Nano, Lotus und Co. - Schlagworte für den Verkauf, aber was steckt dahinter?
Immer öfter drängen sogenannte „Nanoprodukte“ auch auf den Natursteinmarkt. Die Magna hat viele Anfragen in letzter Zeit dazu bekommen. Wir haben deshalb recherchiert und auch bei den verschiedensten seriösen Firmen nachgefragt.

Was ist eigentlich „Nano“?
Der Begriff ist in der DIN 1301 Beschreibung für die SI–Einheiten (Abk. für frz.: Système international d'unités) festgelegt worden für den Begriff „Milliardstel“ (vom griechischen „νάννος“ - nános = Zwerg). In der wissenschaftlichen Nanotechnik ist damit i. d. R eine Größenordnung zwischen einem- und einhundert Milliardstelmeter gemeint. Ohne den Zusatz „m“ für Meter, kann man theoretisch auch Nanolichtjahr sagen, was einer Größe von etwa 30 cm entspricht.

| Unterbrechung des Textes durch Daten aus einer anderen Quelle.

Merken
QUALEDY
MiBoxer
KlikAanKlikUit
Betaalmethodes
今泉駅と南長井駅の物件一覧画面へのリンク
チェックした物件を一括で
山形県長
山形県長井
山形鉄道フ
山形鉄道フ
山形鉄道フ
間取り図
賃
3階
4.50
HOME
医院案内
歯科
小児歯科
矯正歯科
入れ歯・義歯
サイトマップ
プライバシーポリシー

Eine Granitfliese kann also auch „nano“ sein.

Was sind „Nanoeffekte“ wissenschaftlich gesehen?
Man hat festgestellt, dass sich bei vielen Festkörpern durch „Kleinheit“ der Einzelteilchen besondere Eigenschaften herausbilden. Ein Beispiel aus dem „Großen“: Ein Stück Aluminium kann man mit einem Feuerzeug nicht entzünden, feine Aluminiumspäne brennen dagegen sehr gut ab, wie man beim Schweißen von Eisenbahnschienen beobachten kann. Von Nanoeffekten spricht man u. a. wenn Feststoffe sich auf einmal ganz anders verhalten, wenn sie klein genug sind.

Was ist von flüssigen Nanoprodukten für Naturstein zu halten?

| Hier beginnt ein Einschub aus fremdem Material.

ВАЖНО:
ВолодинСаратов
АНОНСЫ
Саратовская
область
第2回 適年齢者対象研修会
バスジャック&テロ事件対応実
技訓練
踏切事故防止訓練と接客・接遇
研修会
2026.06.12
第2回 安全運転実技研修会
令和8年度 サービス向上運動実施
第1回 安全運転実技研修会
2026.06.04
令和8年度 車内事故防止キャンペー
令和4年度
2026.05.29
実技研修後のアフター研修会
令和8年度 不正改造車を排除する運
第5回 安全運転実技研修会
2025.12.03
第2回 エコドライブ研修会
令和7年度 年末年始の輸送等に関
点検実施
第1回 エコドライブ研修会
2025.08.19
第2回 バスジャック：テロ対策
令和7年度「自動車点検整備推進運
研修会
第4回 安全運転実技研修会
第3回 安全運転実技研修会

Viel, denn ohne „Nano“ könnten wir nicht leben. Das bekannteste flüssige Nanoprodukt ist Wasser. Es kommt bei den Füssigkeiten eher auf die enthaltenen Feststoffe an. Gehen wir mal von einem typischen Imprägniermittel aus. Inhaltsstoffe sind z. B. Siloxane und Fluorpolymere. Alle Zutaten sind in einem Lösemittel „aufgelöst“ und somit sind alle Teile „nano“. Der Abperleffekt ist ein reiner Showeffekt und sagt nichts über die Qualität eines Mittels oder seiner Wirksamkeit aus. Zur Wirksamkeitsprüfung benutzt der Geologe z. B. das sogeannnte „Carstensche Prüfröhrchen“. Herr Jedersberger der Fa. Möller Chemie bestätigte uns, dass der Imprägnierer „S34“ sich durchaus „Nano“ nennen dürfte, da die gelösten Inhaltsstoffe in diesem Größenbereich liegen. Es hat aber nichts mit „Nanoeffekten“ zu tun.

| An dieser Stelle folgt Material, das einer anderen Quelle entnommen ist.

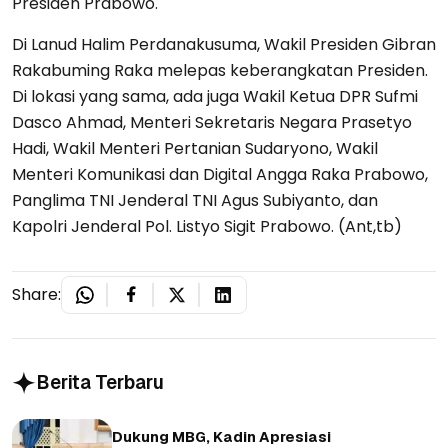
Presiden Prabowo.
Di Lanud Halim Perdanakusuma, Wakil Presiden Gibran
Rakabuming Raka melepas keberangkatan Presiden.
Di lokasi yang sama, ada juga Wakil Ketua DPR Sufmi
Dasco Ahmad, Menteri Sekretaris Negara Prasetyo
Hadi, Wakil Menteri Pertanian Sudaryono, Wakil
Menteri Komunikasi dan Digital Angga Raka Prabowo,
Panglima TNI Jenderal TNI Agus Subiyanto, dan
Kapolri Jenderal Pol. Listyo Sigit Prabowo. (Ant,tb)
Share:
Berita Terbaru
Dukung MBG, Kadin Apresiasi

Anders sieht es bei wissenschaftlich fundierten Nanoprodukten, z. B. mit „Sol–Geltechnik“ aus. Porenfüller, die nur aus feinsten Quarzpartikelchen bestehen, bilden beim Trocknen ein porenfüllendes feines „Gel“, das chemisch- und temperaturbeständiger sein kann, als „normale“ Mittel. Die Gebrauchstauglichkeit ist abhängig davon, ob und wie fest sich die Nanoteilchen an die Oberfläche oder in den Porenraum und natürlich untereinander verketten können.

Gibt es bereits wissenschaftliche fundierte Nanotechnik bei „Wettbewerbsmaterialien“?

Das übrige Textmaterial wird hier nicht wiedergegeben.